Each element in the array represents your maximum jump length at that position.
Determine if you are able to reach the last index.
For example:
A = [2,3,1,1,4], return true.
A = [3,2,1,0,4], return false.
从题目的意思是给一个非负的整数数组,你的初始位置在第一个元素,每个元素的值代表该位置可以跳跃的最大距离。用算法判断你是否可以到达最后一个元素。
提示的标签是数组和贪心(greedy),但是这个应该是动态规划解,因为贪心算法需要保证必须有解,这里尚需判断,并不能保证。

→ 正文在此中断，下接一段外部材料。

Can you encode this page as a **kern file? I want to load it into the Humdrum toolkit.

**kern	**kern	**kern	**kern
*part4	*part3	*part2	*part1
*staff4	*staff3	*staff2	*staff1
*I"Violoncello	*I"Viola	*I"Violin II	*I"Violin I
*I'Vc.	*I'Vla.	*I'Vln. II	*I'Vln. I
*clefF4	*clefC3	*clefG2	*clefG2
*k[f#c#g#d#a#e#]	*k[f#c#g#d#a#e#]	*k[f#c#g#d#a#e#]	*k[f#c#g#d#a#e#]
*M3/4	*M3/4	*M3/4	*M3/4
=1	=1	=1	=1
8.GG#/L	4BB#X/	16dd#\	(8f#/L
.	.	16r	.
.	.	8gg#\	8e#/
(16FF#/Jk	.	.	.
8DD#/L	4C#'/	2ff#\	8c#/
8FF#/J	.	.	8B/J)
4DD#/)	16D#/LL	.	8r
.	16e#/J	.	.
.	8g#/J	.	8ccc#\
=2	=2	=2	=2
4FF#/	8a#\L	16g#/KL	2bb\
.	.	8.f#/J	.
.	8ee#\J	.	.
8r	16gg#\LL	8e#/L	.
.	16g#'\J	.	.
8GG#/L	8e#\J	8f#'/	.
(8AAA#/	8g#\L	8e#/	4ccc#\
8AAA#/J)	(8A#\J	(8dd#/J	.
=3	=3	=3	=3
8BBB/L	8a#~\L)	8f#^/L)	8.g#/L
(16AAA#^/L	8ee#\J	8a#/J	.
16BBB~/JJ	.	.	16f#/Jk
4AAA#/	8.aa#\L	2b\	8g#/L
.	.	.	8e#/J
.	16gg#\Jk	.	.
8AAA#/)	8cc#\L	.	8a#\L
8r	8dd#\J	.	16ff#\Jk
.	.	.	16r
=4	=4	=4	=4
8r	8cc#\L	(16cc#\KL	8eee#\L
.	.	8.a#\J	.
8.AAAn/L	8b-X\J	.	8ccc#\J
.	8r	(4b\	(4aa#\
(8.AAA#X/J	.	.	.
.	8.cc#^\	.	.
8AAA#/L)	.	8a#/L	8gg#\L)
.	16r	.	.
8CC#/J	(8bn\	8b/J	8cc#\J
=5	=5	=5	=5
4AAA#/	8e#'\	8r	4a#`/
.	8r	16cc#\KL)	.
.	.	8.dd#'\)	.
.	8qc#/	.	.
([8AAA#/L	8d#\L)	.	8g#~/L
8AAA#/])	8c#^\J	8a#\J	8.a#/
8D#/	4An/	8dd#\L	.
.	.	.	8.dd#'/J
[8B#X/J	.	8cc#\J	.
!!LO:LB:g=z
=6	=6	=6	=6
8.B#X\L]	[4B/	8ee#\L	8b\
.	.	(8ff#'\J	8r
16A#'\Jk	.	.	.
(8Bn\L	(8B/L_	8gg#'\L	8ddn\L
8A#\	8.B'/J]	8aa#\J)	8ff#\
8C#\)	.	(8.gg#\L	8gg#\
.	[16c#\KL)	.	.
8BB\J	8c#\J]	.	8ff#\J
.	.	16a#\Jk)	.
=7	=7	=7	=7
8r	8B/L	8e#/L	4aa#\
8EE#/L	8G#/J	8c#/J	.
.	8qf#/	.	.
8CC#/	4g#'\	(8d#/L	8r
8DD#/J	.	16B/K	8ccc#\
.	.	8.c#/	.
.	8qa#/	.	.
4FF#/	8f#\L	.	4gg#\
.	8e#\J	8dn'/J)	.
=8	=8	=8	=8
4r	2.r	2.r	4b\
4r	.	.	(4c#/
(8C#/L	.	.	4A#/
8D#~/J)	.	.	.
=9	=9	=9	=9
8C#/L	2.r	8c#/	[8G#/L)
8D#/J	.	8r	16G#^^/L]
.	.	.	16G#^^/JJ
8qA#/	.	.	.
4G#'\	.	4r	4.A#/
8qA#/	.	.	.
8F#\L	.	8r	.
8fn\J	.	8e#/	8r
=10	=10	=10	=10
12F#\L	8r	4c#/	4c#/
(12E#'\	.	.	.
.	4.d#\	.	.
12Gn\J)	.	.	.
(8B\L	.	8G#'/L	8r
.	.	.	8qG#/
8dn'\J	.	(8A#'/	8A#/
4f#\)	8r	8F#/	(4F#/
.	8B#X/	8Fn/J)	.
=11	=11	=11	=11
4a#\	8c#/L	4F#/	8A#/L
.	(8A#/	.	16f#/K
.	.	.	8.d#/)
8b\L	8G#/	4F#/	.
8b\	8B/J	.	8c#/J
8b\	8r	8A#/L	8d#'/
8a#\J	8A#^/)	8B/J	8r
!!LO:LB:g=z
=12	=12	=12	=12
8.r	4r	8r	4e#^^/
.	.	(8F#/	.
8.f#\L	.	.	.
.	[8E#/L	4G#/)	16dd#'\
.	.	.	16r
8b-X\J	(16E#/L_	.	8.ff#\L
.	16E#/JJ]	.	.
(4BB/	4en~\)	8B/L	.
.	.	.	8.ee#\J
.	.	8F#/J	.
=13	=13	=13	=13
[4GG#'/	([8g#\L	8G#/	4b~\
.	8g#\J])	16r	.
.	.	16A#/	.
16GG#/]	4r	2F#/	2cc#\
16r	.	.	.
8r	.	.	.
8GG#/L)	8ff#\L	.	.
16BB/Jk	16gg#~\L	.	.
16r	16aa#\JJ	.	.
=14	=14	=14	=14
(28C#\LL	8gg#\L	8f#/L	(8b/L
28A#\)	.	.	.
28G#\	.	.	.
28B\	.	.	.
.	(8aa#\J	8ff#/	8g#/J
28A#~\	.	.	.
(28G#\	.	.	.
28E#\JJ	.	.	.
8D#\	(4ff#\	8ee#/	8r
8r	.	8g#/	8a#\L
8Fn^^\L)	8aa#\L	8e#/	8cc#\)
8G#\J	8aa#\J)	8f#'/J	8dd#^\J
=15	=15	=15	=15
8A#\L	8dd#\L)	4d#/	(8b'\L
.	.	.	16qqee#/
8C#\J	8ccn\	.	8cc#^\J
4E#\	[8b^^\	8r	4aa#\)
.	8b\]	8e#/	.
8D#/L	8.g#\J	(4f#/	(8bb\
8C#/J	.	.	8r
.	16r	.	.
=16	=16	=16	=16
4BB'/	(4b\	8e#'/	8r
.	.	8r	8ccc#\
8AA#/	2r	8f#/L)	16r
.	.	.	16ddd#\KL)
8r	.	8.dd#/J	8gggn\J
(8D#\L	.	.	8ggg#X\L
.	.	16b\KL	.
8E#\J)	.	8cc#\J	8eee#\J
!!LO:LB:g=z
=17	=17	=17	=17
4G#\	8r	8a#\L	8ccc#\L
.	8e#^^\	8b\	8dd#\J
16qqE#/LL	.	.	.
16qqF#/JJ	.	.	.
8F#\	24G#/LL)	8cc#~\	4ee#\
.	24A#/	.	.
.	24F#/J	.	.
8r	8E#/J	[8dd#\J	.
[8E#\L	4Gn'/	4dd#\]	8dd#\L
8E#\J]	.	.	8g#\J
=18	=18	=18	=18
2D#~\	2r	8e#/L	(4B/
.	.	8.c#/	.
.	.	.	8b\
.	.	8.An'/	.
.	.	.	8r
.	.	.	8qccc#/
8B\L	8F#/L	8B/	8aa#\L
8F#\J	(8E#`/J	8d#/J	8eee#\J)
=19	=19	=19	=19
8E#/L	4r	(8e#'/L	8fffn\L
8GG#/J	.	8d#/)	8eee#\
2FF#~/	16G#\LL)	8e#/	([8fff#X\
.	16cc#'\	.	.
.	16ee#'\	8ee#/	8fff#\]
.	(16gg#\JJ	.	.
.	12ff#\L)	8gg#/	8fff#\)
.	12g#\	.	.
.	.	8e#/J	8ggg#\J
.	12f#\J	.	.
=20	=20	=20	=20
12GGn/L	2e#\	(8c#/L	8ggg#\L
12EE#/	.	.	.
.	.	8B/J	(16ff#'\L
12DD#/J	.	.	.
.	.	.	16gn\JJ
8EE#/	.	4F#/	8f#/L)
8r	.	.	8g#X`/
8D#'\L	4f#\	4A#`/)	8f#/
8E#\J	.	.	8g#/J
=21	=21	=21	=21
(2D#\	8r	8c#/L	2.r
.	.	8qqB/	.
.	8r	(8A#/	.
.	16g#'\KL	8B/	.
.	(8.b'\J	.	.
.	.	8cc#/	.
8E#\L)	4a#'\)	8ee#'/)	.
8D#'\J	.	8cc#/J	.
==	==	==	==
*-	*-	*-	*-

我们用maxposition维护一个从开始位置能到达的最远位置,然后判断在当前位置是否能够到底最后一个位置和当前位置是否可达,如果两个条件都满足,那么返回true,如果当前位置是0,并且最远位置不能超过当前位置,那么只能返回false 了,更新最远位置。java代码如下:
public boolean canJump(int[] A){ if(A.length <= 1) return true; if(A[0] >= (A.length-1)) return true; int maxposition = A[0]; if(maxposition == 0) return false; for(int i = 1; i < A.length - 1; i++){ if(maxposition >= i && (i + A[i]) >= A.length -1) return true; if(maxposition <= i && A[i] == 0) return false; if(maxposition < (i + A[i])) maxposition = i + A[i]; } return false; }
或者可以这样写
public boolean canJump(int[] A){ int maxposition = 0; for(int start = 0; start <= maxposition && start < A.length; start ++){ if((A[start] + start) > maxposition) maxposition = (A[start] + start); if(maxposition >= (A.length - 1))return true; } return false; }
Jump Game II
Given an array of non-negative integers, you are initially positioned at the first index of the array.
Each element in the array represents your maximum jump length at that position.
Your goal is to reach the last index in the minimum number of jumps.
For example:
Given array A = [2,3,1,1,4]
The minimum number of jumps to reach the last index is 2. (Jump 1 step from index 0 to 1, then 3 steps to the last index.)
题目的意思是求到达最后元素的最小跳跃步数。用贪心算法,解法如下(java),可以通过。但是如果没有解呢?或者贪心法找不到解呢?
public int jump(int[] A){ int maxx=0,temp=0,count=0; for(int i = 0; i < A.length;){ if(temp >= (A.length-1)) break; while(i <= temp) { maxx = maxx>(i + A[i])?maxx:(i + A[i]); i++; } count++; temp = maxx; } return count; }